A second look at VeraCrypt, an unofficial TrueCrypt successor

When the TrueCrypt developers announced that they would quit developing the encryption software because of it not being secure, many users of the software did not know what to make of the announcement.
What became clear quickly was that TrueCrypt development would not continue in this form and that others would have to take over for development to continue.
A couple of projects were announced shortly after the dust settled and one of them was VeraCrypt by IDRIX. It was not the only project, Ciphershed is another, but one of the first to produce a program that users could download and make use of to encrypt their hard drives.
While based on TrueCrypt, the format used by VeraCrypt is not compatible with that of TrueCrypt. Users who want to move from TrueCrypt need to decrypt their drives and partitions first before they encrypt them again using VeraCrypt.
The most recent stable version of VeraCrypt, version 1.0e was released on September 4, 2014. It corrected security vulnerabilities found by the Open Crypto Audit Project. The project's goal is to audit TrueCrypt thoroughly to make sure it is secure.
veracrypt
In addition to that, it also fixed security issues detected by code analysis and fixed several minor bugs.

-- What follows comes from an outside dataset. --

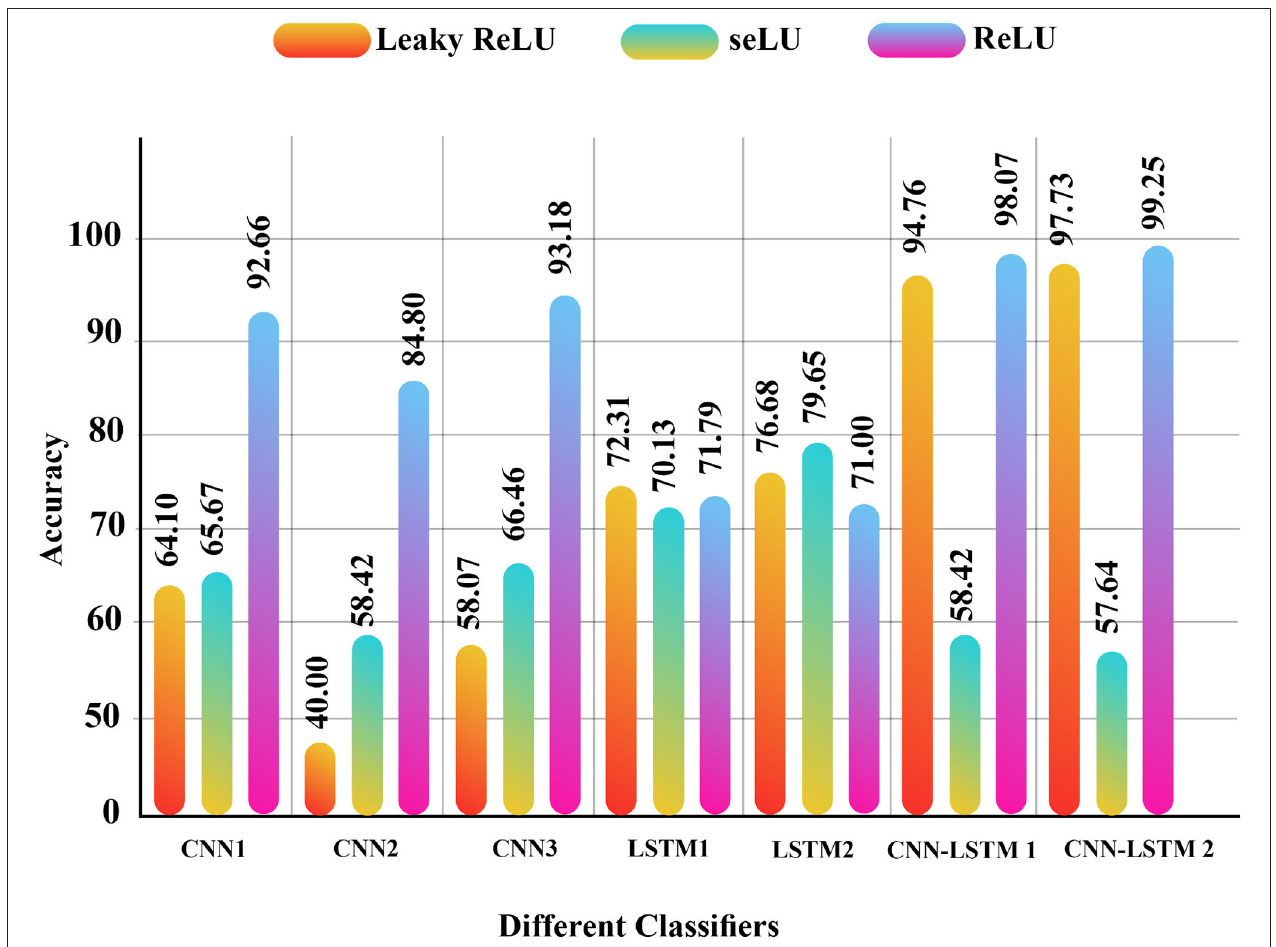
FIGURE 10 | Results for different proposed DL methods with different activation functions and z -score with L2 normalization. DL, deep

A beta version of the upcoming VeraCrypt 1.0f was released on October 26, 2014. The version introduces a number of changes affecting all supported operating systems and changes that only affect select systems.
All operating systems benefit from support for SHA-256 for volume encryption, SHA-512 as the default key derivation algorithm and a change of the order of preference of derivation algorithms to SHA-512 --> Whirlpool --> Sha-256 --> RIPEMD160.
A vulnerability in the bootloader was fixed on Windows and various optimizations were made to it as well. The developers added support for SHA-256 to the system boot encryption option and fixed a ShellExecute security issue as well.
Linux and Mac OS X users benefit from support for hard drives with sector sizes larger than 512. Linux on top of that got support for NTFS formatting of volumes.
It is not clear yet when the final VeraCRypt 1.0f version is released but if the developers keep the three month development cycle it will be release in December.
VeraCrypt development is progressing nicely with new versions being released regularly by the developers. The final verdict on TrueCrypt's security is still out as the second part of the audit has not been completed yet. Judging from the past, it is likely that IDRIX will resolve the majority of issues discovered during the second part of the audit quickly since they have done so before for the first part.